The thesis of this article is that the economic crisis started with the banks being unable to repay their loans, and massive government expenditures to save the entire system from collapsing put governments themselves in similar, debt-ridden situations which they might not be able to get out of. Greece, which is already requiring economic aid because it overspent, is essentially already screwed, and the government will need to greatly hike taxes and decrease social spending in all areas. The other PIIGS countries (Portugal, Italy, Ireland, Greece, Spain) are in similar situations, though not quite so dire yet; however, if Greece has to default on its debt, all the money loaned to it will simply disappear and that may cause similar situations in other countries that loaned to Greece. The article explains in some detail what Germany's situation is (It's a fantastic German newspaper), and how it has to save Greece because of the effect massive defaults can have on the world economy; how election year has forced Merkel to stall, portraying herself as one against rescuing those irresponsible Greeks. The article moves on to other countries, pointing out that most developed nations have been living far beyond their means while deficits and debts grew. Japan's economy is stagnating while its population is aging (which is bad); the US is 84% of it's GDP in debt, and rising; Britain is not quite so bad as the PIIGS, but the large debt and deficit are taking a toll on their economy, too. There are supposedly three ways out of a crisis for each country: Heavy taxation/lesser spending, firing up the printing presses (difficult in Europe, because of shared currency) to increase inflation and lower the value of money owed, or full or partial default.

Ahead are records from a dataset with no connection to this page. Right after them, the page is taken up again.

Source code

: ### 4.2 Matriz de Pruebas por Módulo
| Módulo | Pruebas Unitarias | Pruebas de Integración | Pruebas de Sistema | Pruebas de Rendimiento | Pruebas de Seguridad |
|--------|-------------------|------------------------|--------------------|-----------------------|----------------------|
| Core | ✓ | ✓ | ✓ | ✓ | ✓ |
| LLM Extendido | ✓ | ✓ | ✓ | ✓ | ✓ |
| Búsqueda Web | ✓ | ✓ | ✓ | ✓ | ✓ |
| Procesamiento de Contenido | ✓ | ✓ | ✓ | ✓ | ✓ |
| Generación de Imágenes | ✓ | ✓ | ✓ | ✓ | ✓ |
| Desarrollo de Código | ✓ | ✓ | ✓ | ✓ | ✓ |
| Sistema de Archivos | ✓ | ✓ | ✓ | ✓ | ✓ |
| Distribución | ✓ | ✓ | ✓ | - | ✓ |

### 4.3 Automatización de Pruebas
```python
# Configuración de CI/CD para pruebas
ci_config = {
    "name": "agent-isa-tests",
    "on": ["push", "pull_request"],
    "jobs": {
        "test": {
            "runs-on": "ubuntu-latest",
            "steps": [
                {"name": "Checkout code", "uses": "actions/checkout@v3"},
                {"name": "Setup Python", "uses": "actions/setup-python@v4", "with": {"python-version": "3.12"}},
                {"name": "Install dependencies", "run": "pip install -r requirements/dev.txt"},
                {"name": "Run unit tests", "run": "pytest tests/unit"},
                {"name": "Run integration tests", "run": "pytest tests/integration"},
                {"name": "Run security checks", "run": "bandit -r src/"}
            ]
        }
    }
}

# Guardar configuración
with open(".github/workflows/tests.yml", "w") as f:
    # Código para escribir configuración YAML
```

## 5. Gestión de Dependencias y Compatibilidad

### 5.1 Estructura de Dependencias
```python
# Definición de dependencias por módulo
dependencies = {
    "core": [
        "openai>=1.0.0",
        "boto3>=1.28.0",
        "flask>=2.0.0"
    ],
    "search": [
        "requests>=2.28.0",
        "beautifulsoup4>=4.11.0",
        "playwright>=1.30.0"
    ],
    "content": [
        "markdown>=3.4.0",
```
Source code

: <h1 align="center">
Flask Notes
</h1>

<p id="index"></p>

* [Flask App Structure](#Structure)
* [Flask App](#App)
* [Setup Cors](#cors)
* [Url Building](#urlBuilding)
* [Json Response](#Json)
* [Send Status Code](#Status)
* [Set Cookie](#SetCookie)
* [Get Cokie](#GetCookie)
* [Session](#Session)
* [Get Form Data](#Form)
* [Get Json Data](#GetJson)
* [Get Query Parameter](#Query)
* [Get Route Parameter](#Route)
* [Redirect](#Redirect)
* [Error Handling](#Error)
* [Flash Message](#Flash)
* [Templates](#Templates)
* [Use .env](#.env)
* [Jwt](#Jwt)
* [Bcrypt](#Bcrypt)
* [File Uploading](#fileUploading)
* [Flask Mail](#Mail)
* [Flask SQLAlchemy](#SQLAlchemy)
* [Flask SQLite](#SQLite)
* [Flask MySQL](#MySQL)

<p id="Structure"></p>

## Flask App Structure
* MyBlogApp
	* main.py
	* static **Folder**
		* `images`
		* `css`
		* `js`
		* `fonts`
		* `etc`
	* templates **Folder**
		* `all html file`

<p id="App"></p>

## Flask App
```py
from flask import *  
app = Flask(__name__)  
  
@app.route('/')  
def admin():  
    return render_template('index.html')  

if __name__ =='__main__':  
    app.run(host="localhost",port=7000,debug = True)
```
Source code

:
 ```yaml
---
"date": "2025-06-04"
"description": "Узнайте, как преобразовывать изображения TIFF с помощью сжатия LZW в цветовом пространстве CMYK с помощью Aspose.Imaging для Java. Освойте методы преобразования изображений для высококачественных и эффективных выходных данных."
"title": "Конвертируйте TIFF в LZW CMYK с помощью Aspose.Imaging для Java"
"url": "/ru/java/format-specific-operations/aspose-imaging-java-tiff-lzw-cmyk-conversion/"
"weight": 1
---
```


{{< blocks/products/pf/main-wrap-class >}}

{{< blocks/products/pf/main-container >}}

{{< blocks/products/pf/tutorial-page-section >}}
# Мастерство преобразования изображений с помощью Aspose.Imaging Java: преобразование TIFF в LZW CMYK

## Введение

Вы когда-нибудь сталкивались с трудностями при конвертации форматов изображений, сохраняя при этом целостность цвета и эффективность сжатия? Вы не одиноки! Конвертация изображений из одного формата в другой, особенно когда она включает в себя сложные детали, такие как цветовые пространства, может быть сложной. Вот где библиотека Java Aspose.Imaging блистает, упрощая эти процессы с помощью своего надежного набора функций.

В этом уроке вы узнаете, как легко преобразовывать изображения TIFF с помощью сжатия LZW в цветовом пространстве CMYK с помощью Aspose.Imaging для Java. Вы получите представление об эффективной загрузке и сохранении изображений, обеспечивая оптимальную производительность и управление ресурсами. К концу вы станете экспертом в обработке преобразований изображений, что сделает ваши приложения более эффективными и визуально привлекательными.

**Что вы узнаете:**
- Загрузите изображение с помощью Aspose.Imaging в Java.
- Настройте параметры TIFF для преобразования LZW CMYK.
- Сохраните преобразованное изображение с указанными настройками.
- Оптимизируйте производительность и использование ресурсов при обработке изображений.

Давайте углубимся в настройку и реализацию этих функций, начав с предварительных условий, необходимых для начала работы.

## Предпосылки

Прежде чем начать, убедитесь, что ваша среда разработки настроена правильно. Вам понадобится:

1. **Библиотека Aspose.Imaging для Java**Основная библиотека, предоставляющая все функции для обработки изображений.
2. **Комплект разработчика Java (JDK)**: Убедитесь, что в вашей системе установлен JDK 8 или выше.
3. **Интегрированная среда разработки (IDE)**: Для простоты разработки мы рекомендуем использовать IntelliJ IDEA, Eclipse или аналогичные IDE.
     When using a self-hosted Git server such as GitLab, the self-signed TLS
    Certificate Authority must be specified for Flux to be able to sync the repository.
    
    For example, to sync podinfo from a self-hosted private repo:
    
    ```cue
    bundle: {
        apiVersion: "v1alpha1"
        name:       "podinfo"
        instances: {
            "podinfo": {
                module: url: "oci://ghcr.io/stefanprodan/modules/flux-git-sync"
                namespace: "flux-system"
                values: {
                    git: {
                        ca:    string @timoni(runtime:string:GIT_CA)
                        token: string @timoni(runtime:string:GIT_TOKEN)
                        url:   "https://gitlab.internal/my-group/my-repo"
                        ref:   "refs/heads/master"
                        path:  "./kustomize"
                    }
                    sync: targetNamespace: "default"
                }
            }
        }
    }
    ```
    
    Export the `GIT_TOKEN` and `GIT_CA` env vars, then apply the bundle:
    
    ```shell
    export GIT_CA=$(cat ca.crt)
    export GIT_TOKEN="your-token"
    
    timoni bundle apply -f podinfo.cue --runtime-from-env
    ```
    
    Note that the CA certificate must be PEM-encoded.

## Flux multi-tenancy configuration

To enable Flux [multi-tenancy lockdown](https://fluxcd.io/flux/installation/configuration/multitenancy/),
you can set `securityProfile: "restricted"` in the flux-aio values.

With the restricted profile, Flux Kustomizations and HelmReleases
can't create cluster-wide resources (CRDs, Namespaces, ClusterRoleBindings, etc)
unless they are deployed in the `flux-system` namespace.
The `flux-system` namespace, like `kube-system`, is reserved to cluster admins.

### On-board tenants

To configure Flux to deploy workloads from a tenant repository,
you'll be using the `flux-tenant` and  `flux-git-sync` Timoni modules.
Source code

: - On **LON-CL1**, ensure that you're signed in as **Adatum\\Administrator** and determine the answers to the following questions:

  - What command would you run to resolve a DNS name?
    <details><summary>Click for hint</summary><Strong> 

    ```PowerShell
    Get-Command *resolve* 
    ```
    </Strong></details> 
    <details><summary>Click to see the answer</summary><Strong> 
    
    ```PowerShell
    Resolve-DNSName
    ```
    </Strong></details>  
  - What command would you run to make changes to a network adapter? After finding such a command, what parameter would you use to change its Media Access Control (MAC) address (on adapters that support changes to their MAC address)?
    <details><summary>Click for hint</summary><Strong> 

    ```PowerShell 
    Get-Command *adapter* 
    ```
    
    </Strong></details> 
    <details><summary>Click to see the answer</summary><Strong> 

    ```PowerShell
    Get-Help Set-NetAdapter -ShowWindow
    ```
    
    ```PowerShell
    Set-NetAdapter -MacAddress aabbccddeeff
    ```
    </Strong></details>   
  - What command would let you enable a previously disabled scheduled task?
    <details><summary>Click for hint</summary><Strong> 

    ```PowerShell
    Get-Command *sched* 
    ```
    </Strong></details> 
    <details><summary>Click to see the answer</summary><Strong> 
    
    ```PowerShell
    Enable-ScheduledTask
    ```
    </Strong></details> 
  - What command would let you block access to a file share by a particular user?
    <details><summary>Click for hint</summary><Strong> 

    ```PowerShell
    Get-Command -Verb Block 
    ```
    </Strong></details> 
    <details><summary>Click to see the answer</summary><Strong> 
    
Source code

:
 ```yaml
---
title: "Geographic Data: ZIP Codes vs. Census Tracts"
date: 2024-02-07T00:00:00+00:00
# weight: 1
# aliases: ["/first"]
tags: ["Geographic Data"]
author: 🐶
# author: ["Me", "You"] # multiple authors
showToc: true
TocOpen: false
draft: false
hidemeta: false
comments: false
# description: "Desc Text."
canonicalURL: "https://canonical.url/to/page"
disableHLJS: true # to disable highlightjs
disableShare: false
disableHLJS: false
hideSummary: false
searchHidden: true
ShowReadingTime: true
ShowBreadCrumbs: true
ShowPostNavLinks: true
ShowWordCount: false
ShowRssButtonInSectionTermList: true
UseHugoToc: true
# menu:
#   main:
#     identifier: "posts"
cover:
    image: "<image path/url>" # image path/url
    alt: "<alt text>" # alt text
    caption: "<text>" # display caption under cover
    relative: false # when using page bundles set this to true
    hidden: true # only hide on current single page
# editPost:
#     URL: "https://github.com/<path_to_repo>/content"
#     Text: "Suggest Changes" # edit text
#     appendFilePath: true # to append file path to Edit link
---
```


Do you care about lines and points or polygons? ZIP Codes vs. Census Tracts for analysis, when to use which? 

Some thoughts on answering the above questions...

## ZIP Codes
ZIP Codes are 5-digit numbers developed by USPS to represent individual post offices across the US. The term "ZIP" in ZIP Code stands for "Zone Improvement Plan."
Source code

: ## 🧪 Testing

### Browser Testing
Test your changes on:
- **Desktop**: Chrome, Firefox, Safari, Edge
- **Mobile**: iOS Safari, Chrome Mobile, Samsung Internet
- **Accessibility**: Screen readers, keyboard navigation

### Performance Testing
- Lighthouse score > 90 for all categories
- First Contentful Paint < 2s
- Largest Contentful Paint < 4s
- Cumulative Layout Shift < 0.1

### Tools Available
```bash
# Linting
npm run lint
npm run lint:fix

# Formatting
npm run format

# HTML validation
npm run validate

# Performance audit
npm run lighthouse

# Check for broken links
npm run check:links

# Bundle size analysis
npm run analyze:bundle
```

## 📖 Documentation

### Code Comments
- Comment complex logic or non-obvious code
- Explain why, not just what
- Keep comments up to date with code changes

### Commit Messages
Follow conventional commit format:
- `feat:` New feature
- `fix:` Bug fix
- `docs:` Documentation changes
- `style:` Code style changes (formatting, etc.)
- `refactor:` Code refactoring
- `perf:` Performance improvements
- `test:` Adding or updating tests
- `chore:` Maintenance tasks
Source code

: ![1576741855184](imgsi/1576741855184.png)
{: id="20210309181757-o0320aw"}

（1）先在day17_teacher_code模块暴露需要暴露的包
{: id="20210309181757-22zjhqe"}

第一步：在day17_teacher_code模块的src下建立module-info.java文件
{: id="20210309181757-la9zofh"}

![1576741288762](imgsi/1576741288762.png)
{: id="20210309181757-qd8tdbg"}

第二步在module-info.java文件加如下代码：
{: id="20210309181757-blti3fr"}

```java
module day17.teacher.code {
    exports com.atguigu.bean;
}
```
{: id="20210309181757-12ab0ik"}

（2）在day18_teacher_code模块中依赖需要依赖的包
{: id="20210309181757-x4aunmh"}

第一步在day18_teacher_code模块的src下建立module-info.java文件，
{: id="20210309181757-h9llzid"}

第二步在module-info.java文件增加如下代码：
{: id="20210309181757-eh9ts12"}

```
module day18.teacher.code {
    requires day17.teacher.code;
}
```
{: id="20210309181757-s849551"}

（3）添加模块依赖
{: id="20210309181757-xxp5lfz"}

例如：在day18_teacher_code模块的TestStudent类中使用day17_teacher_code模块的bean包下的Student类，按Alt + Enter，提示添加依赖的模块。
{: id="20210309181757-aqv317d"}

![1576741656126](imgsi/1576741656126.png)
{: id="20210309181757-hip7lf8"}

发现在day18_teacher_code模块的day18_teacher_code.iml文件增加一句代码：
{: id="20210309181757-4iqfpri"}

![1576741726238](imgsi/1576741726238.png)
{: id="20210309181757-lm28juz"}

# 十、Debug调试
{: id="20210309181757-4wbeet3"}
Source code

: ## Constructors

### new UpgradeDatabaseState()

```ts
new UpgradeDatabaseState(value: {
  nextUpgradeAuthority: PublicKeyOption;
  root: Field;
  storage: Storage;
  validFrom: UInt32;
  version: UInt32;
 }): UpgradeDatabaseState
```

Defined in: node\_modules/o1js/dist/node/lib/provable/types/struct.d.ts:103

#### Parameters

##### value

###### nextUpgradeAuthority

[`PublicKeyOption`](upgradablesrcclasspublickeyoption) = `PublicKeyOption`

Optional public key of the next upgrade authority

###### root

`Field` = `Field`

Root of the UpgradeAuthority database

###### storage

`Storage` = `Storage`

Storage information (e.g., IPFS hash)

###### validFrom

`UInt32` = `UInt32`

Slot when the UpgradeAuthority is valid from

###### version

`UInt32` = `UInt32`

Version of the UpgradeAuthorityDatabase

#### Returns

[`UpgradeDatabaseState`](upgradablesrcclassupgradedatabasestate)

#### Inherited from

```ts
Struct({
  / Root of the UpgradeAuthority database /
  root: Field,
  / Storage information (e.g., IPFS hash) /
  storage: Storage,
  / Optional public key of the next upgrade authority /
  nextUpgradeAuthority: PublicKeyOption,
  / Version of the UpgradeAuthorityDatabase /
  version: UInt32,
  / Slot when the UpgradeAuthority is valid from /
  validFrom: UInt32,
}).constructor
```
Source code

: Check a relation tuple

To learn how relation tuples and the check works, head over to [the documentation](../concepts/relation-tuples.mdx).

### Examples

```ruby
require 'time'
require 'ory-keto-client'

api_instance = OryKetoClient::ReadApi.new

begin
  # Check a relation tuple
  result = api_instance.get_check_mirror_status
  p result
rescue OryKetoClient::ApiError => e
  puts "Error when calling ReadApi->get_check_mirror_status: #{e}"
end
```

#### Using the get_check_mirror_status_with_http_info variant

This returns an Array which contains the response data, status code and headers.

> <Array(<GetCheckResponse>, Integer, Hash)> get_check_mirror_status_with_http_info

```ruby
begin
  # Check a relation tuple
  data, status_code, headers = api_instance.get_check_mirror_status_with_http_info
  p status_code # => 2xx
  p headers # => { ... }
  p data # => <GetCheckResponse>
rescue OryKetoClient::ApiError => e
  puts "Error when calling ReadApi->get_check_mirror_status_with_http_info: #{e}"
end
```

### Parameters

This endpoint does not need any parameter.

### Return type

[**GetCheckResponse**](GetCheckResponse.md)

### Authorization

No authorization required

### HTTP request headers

It's a scary article, I think. It sounds fairly reasonable (admittedly, I'm not economist), and a worldwide crisis where no developed nation is able to repay their debts and the global economy crashes makes for... a rather poor environment to enter the workforce in.
What are your thoughts? Is it ridiculous fear-mongering? Do you agree with one aspect but not with another? What should be done?
Post has been edited 2 time(s), last time on May 7 2010, 3:39 am by Centreri.
None.




Meanwhile, the world is restructuring. A company restructures when they throw too many assets into a toxic project, a project that will not turn a profit from a long term, strategic point of view. For example, carriages. Ha, how that market has shrunk from necessity to luxury (ride around Central Park, anyone?). The company throws the project out and moves to something more profitable...gas drive cars. The world right now is still in the "gas driven cars" stage. We are throwing all of our resources into oil companies that are going to dry up in a long term strategic level. We are trying desperately to shift the market to electric, hybrid, hydrogen, solar, sugar cane etc cars, and we are coming up short. The world does not have the financial capacity to entirely shift markets. Even if a country did, would you go out tomorrow and buy a new car because it was affordable? My boyfriend has a 1997 civic, and I have a feeling I'm going to have to pry it from his cold, dead hands one day. The bottom line is that we are spiraling into recession, even as the market regains. All we are doing is perpetuating the problem: our world needs to move out of the current "market" and into greener pastures to make us all sustainable.